- Material for this task -
----
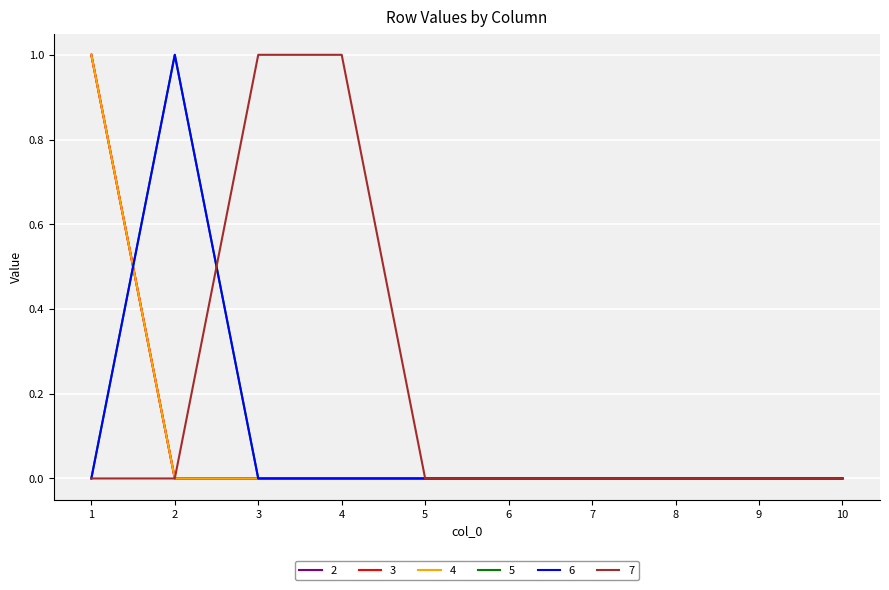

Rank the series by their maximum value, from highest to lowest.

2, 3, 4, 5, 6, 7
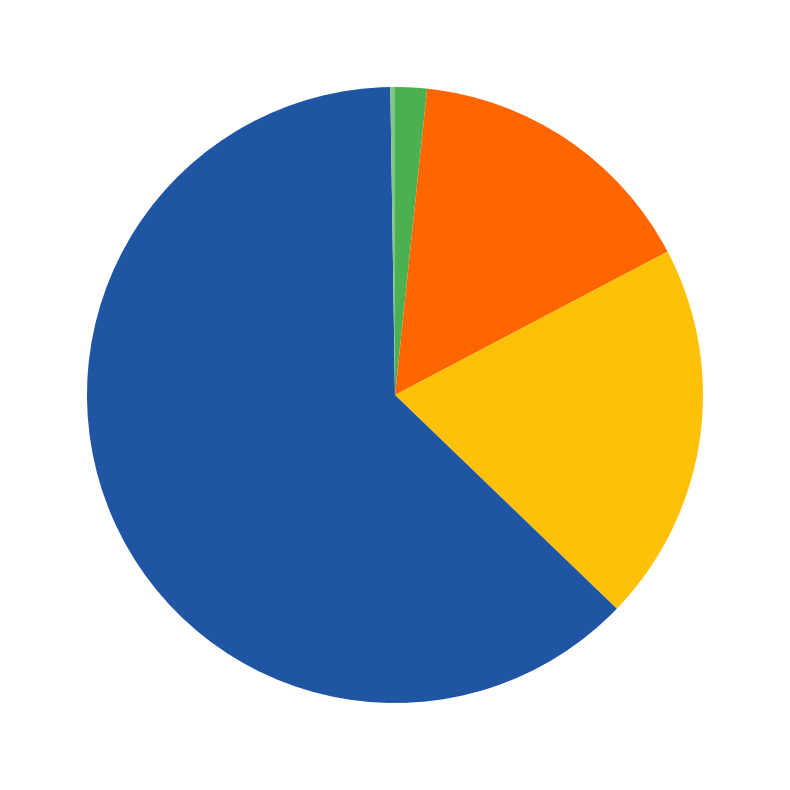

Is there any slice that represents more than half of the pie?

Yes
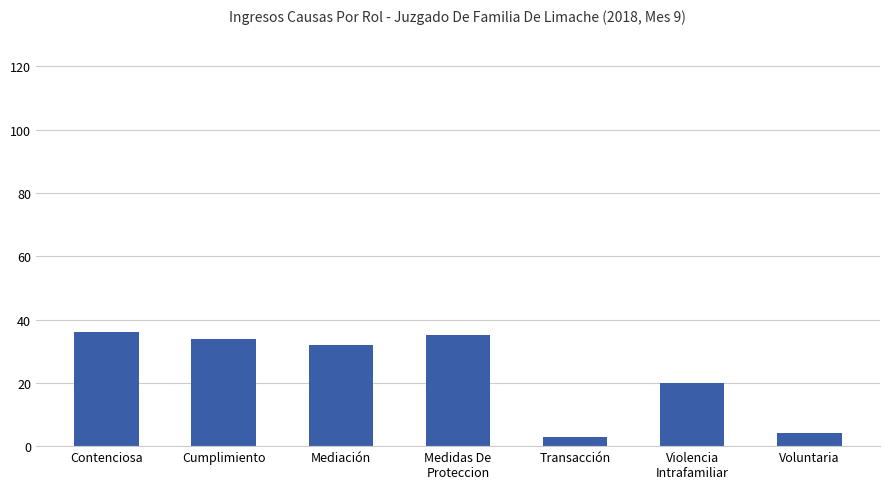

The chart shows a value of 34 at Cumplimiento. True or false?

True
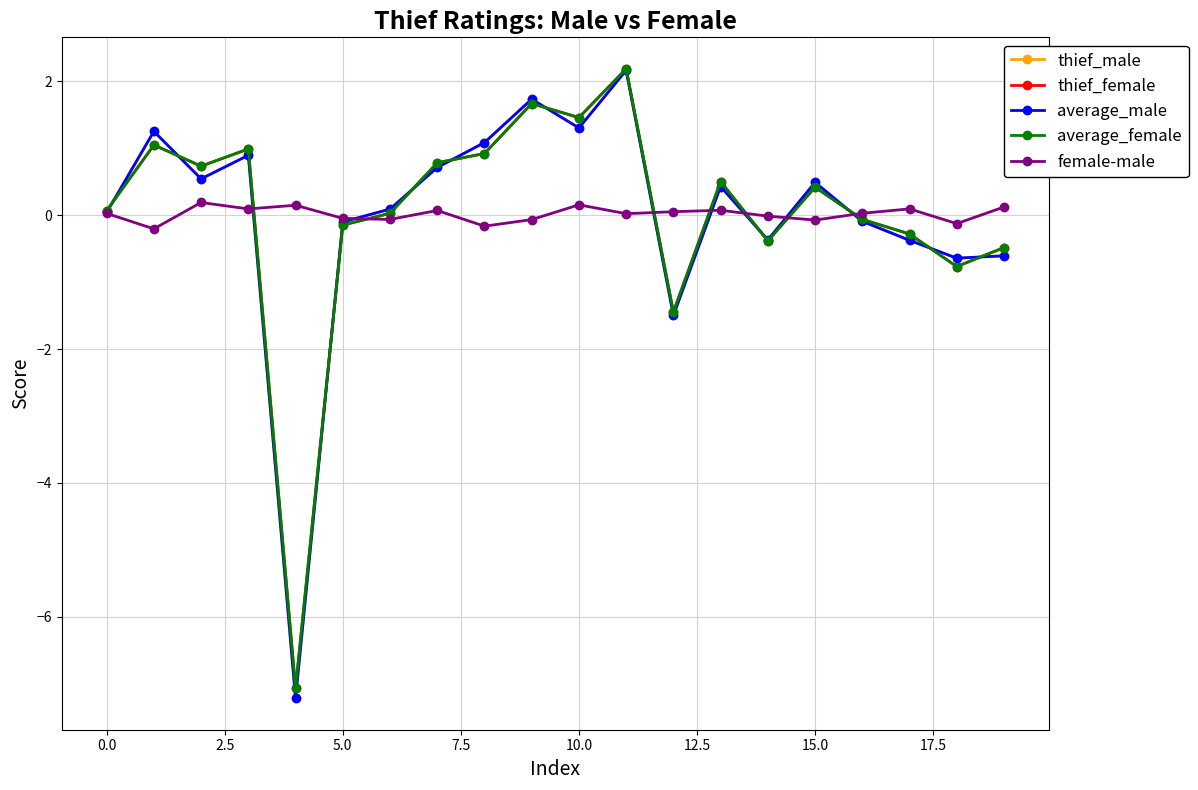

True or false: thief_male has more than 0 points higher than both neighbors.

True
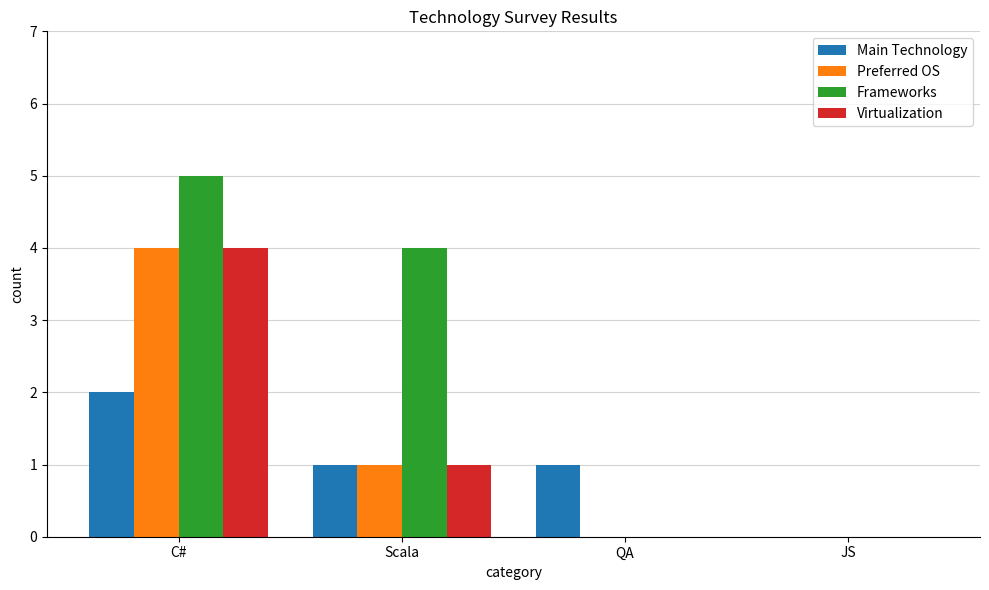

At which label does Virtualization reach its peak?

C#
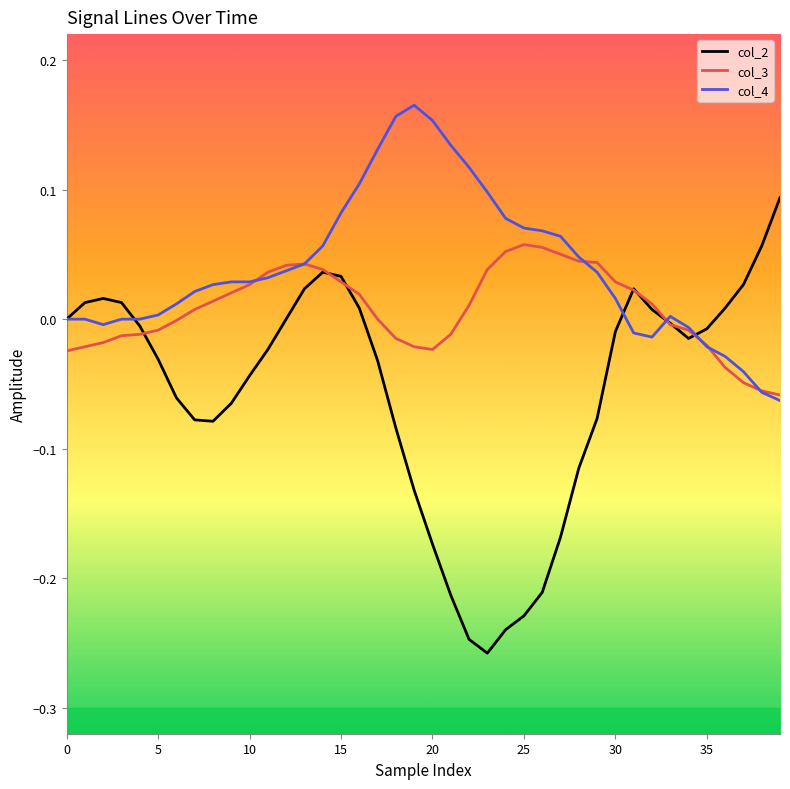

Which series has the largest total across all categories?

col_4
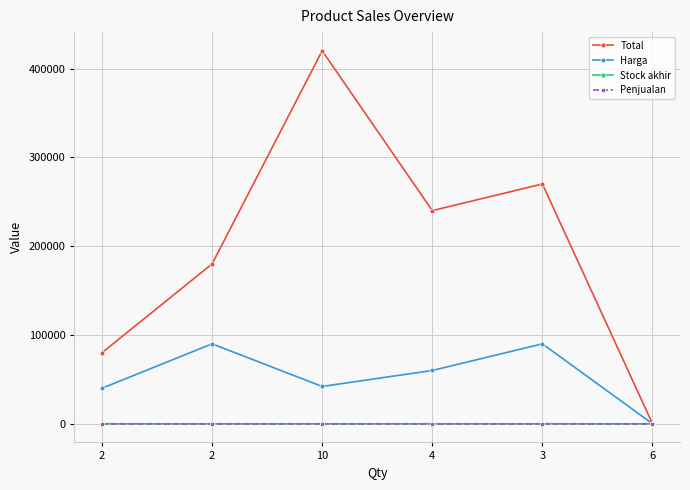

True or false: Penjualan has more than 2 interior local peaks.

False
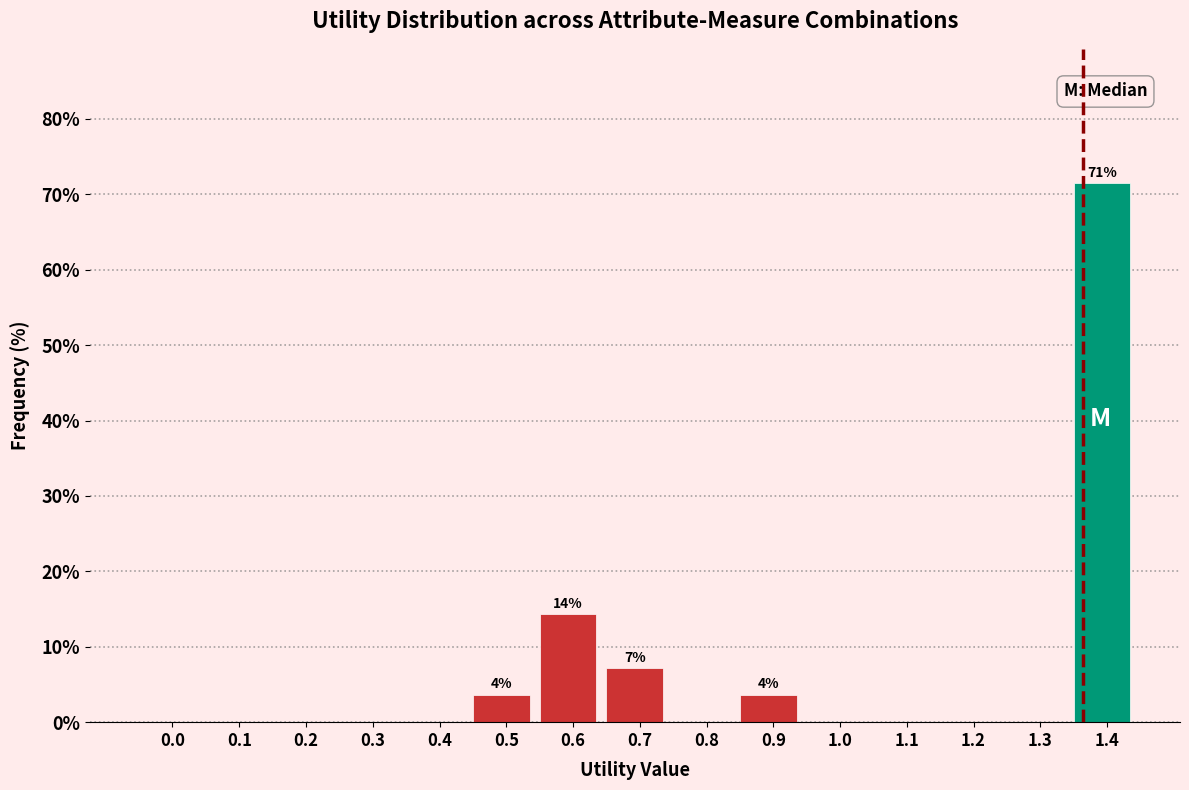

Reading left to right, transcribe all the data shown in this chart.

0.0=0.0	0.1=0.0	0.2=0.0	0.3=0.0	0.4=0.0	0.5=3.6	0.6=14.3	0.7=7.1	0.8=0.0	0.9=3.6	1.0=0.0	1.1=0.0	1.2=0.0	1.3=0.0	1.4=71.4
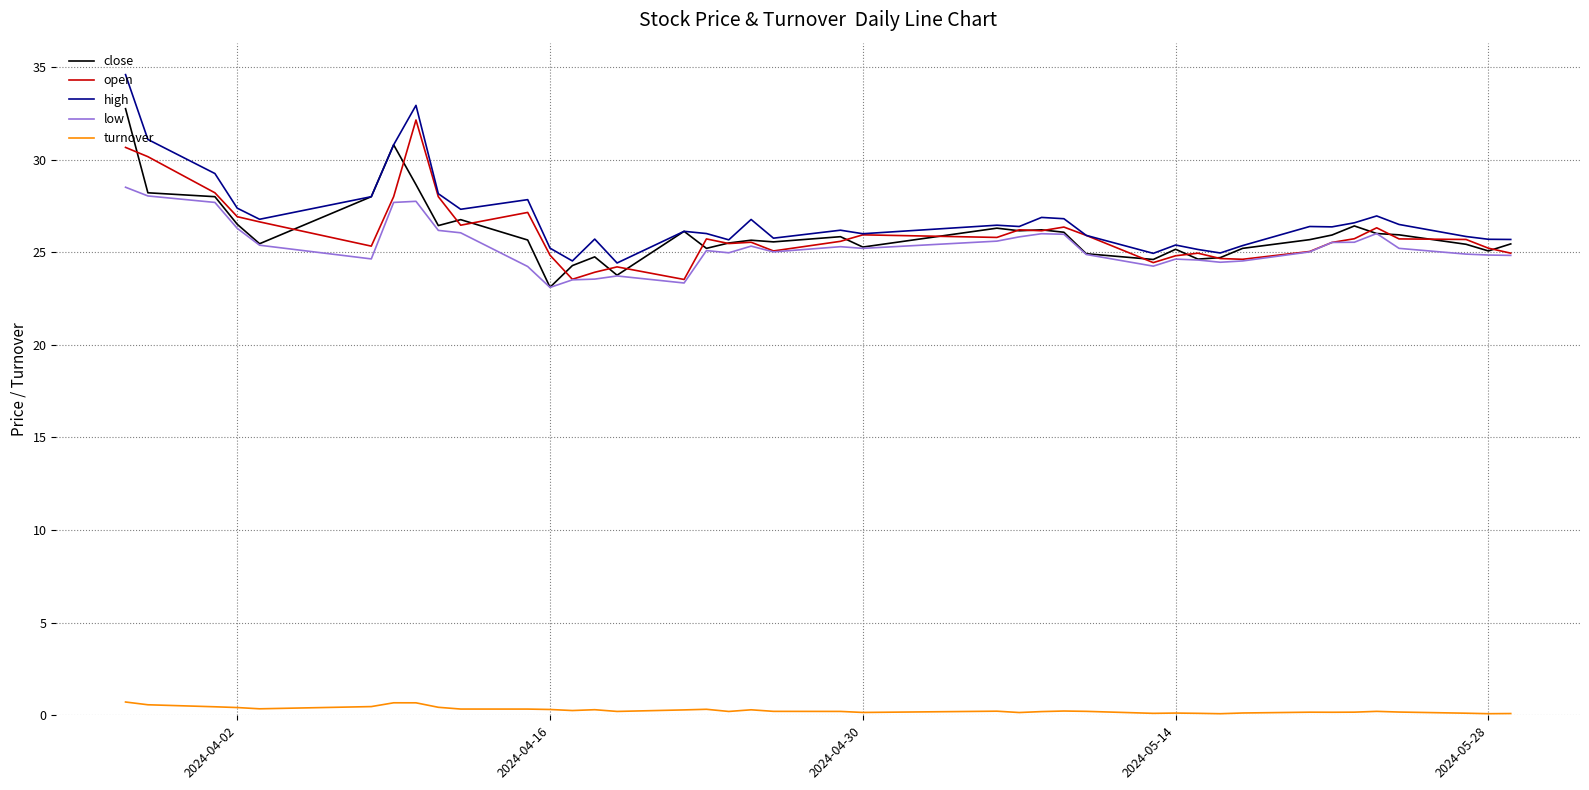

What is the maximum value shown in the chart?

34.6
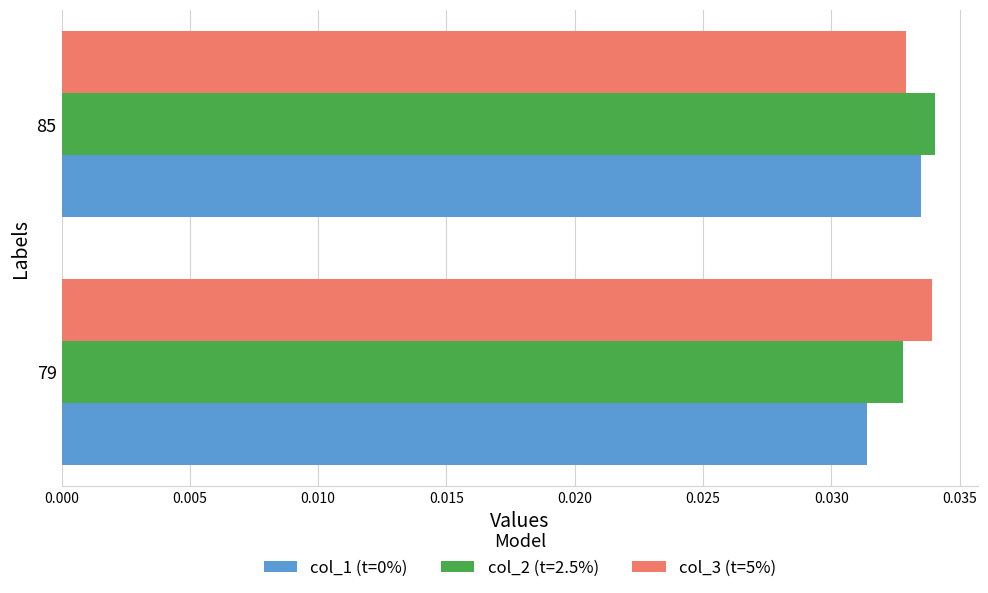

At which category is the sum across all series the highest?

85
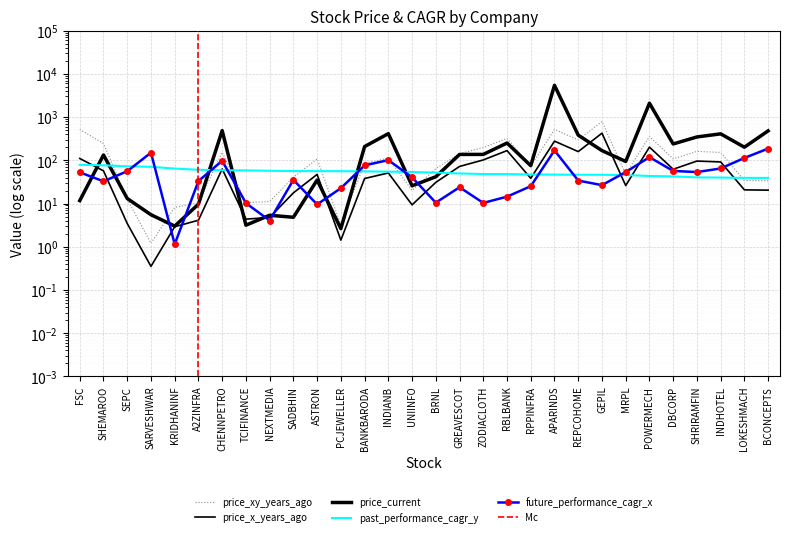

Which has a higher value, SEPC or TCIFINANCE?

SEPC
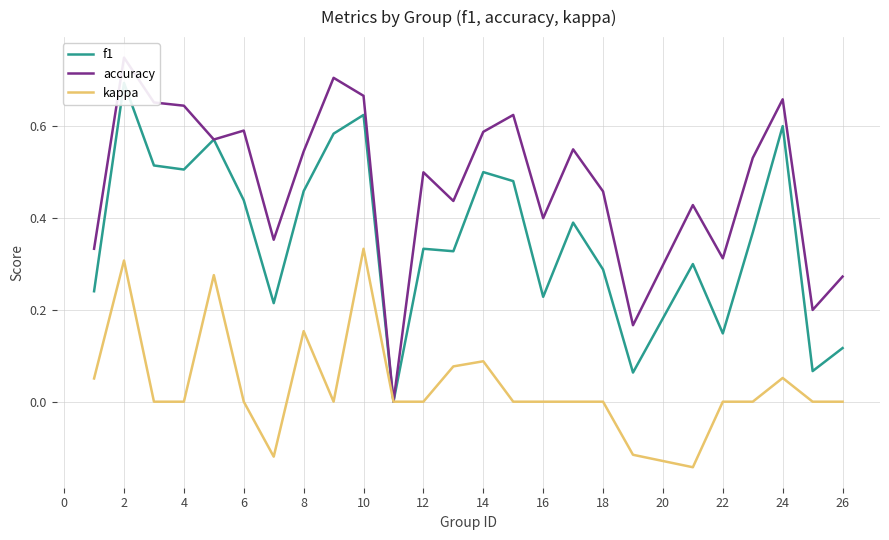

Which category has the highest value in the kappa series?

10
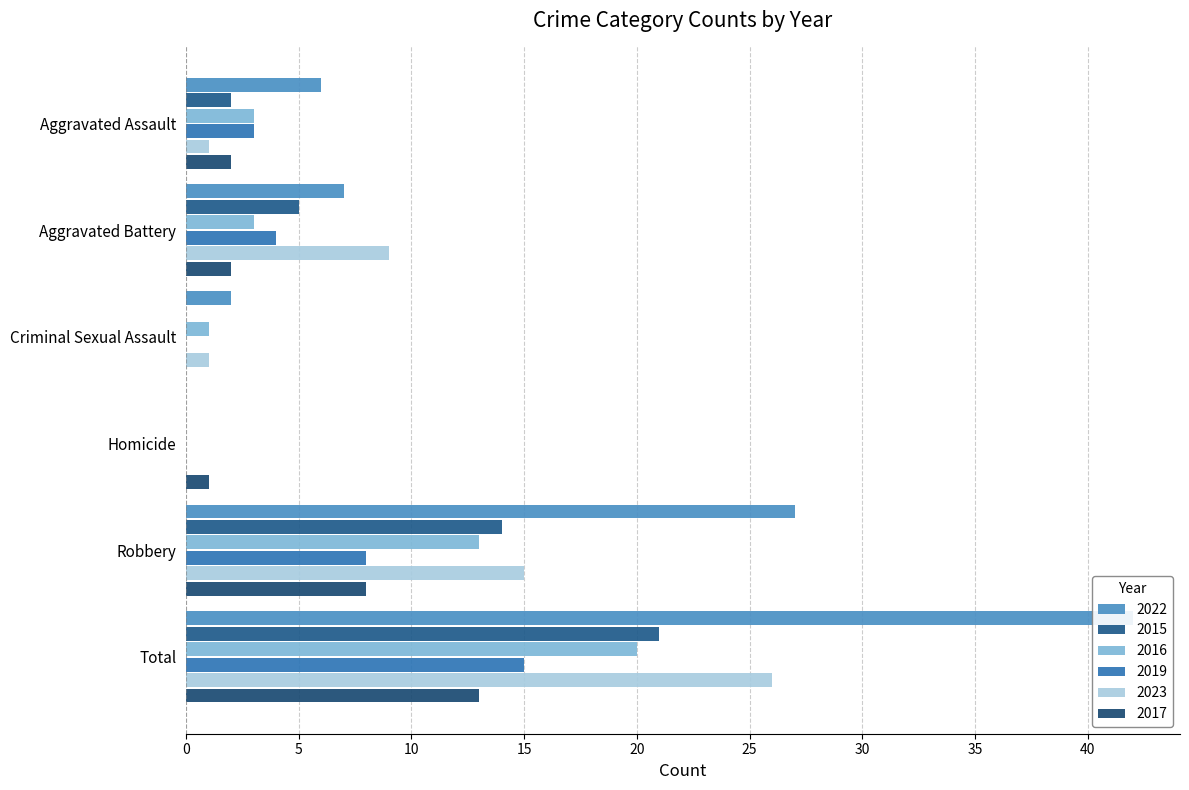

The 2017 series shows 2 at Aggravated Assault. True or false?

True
----
- What you need to do -
Copy out, word for word, everything from the line containing "True or false: thief_male" down to the end of the items, with both ends included and the pictures left out.

- Result of the task -
True or false: thief_male has more than 0 points higher than both neighbors.

True

At which label does Virtualization reach its peak?

C#

Which series has the largest total across all categories?

col_4

True or false: Penjualan has more than 2 interior local peaks.

False

Reading left to right, transcribe all the data shown in this chart.

0.0=0.0	0.1=0.0	0.2=0.0	0.3=0.0	0.4=0.0	0.5=3.6	0.6=14.3	0.7=7.1	0.8=0.0	0.9=3.6	1.0=0.0	1.1=0.0	1.2=0.0	1.3=0.0	1.4=71.4

What is the maximum value shown in the chart?

34.6

At which category is the sum across all series the highest?

85

Which has a higher value, SEPC or TCIFINANCE?

SEPC

Which category has the highest value in the kappa series?

10

The 2017 series shows 2 at Aggravated Assault. True or false?

True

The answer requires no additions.